EP by The Living End
- Released: 15 September 1997
- Recorded: 1997
- Genre: Punk rock
- Length: 16:29
- Label: Rapido
- Producer: Lindsay Gravina

The Living End chronology
| It's for Your Own Good (1996) | Second Solution / Prisoner of Society (1997) | The Living End (1998) |

Music videos
- "Second Solution" on YouTube
- "Prisoner of Society" on YouTube

= Second Solution / Prisoner of Society =

"Second Solution" / "Prisoner of Society" is the third EP by Australian rock band The Living End. It was the best selling Australian single of the 1990s, and spent a record-breaking 69 weeks on the ARIA Top 100 singles chart. It provided a breakthrough for the band, bringing them to the attention of the Australian rock scene.
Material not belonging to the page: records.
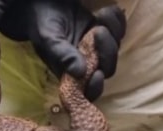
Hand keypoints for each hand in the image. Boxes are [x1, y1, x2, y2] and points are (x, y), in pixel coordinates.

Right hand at [0, 1, 126, 100]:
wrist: (45, 4)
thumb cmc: (42, 24)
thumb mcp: (48, 40)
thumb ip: (62, 55)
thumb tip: (79, 72)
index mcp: (72, 73)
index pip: (88, 90)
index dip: (96, 87)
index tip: (98, 74)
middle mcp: (87, 63)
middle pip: (108, 67)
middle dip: (107, 51)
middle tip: (98, 31)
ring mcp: (97, 48)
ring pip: (116, 48)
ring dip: (113, 31)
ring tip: (100, 15)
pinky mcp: (104, 32)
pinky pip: (119, 30)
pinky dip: (117, 21)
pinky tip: (106, 12)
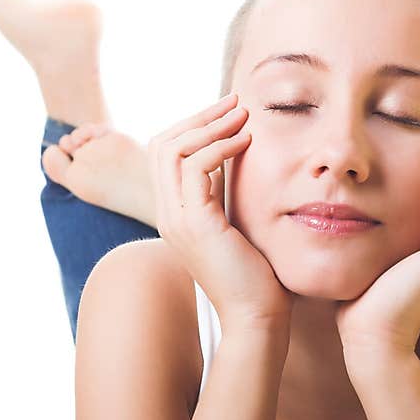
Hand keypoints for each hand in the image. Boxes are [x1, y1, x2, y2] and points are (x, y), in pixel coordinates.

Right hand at [148, 93, 293, 333]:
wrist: (257, 317)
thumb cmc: (256, 274)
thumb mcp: (236, 222)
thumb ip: (225, 191)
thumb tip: (234, 155)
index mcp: (174, 214)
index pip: (165, 154)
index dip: (194, 126)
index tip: (229, 113)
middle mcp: (167, 215)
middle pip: (162, 144)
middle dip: (199, 116)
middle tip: (235, 102)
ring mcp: (176, 220)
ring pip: (173, 150)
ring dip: (210, 125)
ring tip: (243, 114)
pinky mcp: (195, 224)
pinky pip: (197, 168)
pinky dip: (221, 146)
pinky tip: (248, 141)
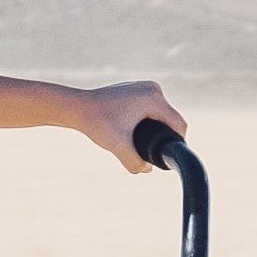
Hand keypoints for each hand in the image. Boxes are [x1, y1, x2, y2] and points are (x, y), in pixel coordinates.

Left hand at [69, 83, 187, 169]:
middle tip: (152, 155)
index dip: (176, 143)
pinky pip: (152, 109)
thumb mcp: (117, 145)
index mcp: (153, 98)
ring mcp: (145, 87)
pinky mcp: (137, 90)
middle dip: (164, 137)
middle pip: (171, 119)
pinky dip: (149, 121)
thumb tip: (147, 169)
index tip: (166, 158)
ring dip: (158, 129)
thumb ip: (134, 162)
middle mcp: (153, 89)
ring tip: (145, 146)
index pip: (178, 124)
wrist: (77, 107)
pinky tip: (139, 134)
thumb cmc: (97, 123)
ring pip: (162, 114)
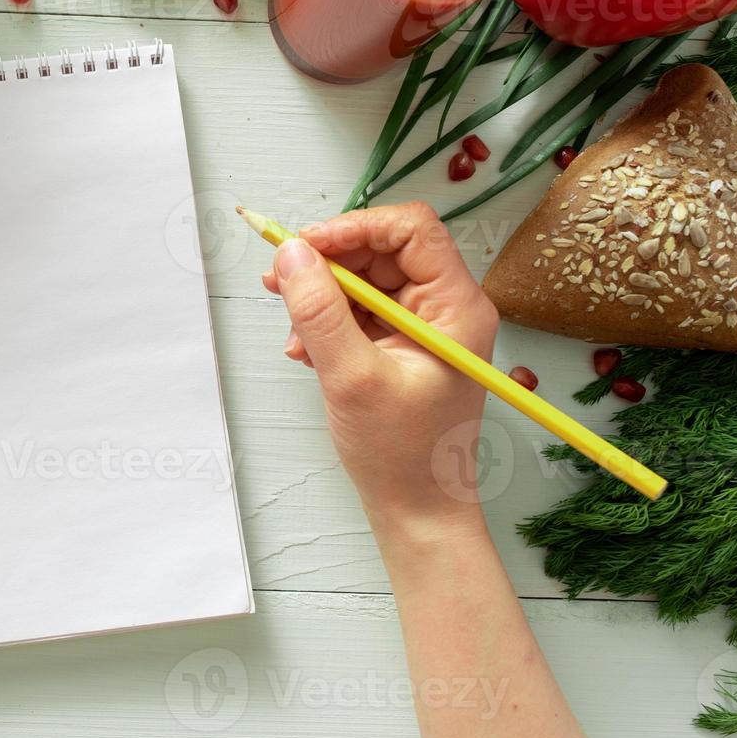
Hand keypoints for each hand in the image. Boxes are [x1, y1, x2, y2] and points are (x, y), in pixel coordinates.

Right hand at [262, 202, 499, 531]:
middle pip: (382, 250)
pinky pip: (358, 310)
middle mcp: (445, 307)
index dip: (355, 227)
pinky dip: (326, 321)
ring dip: (321, 295)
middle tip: (279, 279)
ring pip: (364, 279)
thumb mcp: (351, 377)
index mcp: (456, 307)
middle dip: (328, 262)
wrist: (417, 510)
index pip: (411, 230)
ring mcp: (422, 326)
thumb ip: (319, 311)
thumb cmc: (401, 453)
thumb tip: (290, 253)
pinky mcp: (400, 344)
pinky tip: (304, 350)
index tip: (304, 245)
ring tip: (291, 328)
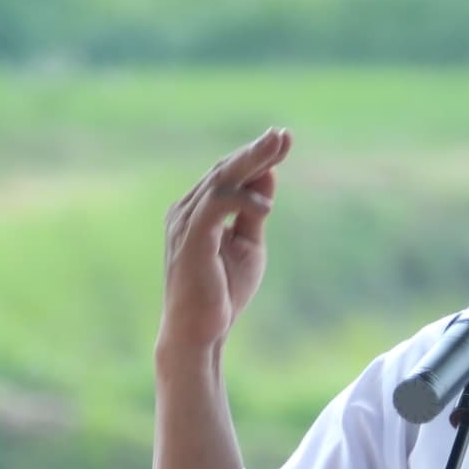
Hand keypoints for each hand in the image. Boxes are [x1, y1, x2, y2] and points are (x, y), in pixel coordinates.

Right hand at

Boosted by the success of this EP, they subsequently went into the studio to record their debut full-length album, The Living End, on which they re-recorded both of the title songs.

==Music videos==

===Prisoner of Society===
The music clip for "Prisoner of Society" was released first and features the band simply playing the song in a schoolroom intercut with scenes of young people in the same classroom who are rebelliously presenting "essays" to the class (though the essays they're reading are the lyrics of the song).This version of song is favoured by most fans along with the film clip being shot on a budget of $2000.

===Second Solution===
Following the release of the video for "Prisoner of Society", the band filmed and released the follow-up with "Second Solution." This video uses live clips from old performances where they play the song and shows all three members play their respective instruments in tune to the song at the same time.

==Track listing==
All songs were written by Chris Cheney.
1. "Second Solution" – 3:09
2. "Prisoner of Society" – 3:54
3. "Prisoner on the Inside" – 2:28 (Cover of the theme song from Prisoner, originally by Lynne Hamilton)
4. "Misspent Youth" (Live) – 2:52
5. "Strange" (Live) – 4:06

==Personnel==
- Chris Cheney – guitars and vocals
- Scott Owen – upright bass and backing vocals
- Travis Demsey – drums and backing vocals

==Charts==
===Weekly charts===

| Chart (1998) | Peak position |
|---|---|
| Australia (ARIA) | 4 |
| New Zealand (Recorded Music NZ) | 28 |
| United Kingdom (Official Charts Company) | 179 |

===Year-end charts===

| Chart (1998) | Peak position |
|---|---|
| Australia (ARIA) | 6 |

==Certifications==

| Region | Certification | Certified units/sales |
| Australia (ARIA) | 2× Platinum | 140,000^{^} |
^{^} Shipments figures based on certification alone.